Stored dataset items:
--- --- ---

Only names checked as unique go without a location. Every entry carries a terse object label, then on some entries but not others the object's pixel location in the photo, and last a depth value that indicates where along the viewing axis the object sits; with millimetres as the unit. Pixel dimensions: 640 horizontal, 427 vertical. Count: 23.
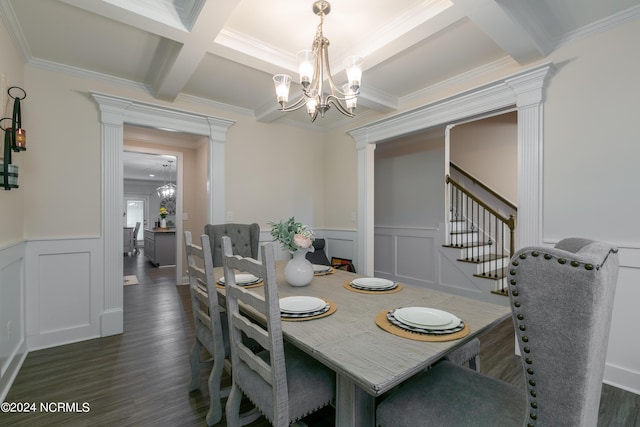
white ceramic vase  1845
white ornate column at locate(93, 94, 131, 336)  2799
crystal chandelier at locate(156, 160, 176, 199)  8359
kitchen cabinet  6453
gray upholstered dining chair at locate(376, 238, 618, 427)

--- --- ---

- **Problem to solve**: Take the entries shown above and quote them verbatim, passing over the pictures.

- **Answer to this problem**:
Only names checked as unique go without a location. Every entry carries a terse object label, then on some entries but not others the object's pixel location in the photo, and last a depth value that indicates where along the viewing axis the object sits; with millimetres as the unit. Pixel dimensions: 640 horizontal, 427 vertical. Count: 23.
white ceramic vase  1845
white ornate column at locate(93, 94, 131, 336)  2799
crystal chandelier at locate(156, 160, 176, 199)  8359
kitchen cabinet  6453
gray upholstered dining chair at locate(376, 238, 618, 427)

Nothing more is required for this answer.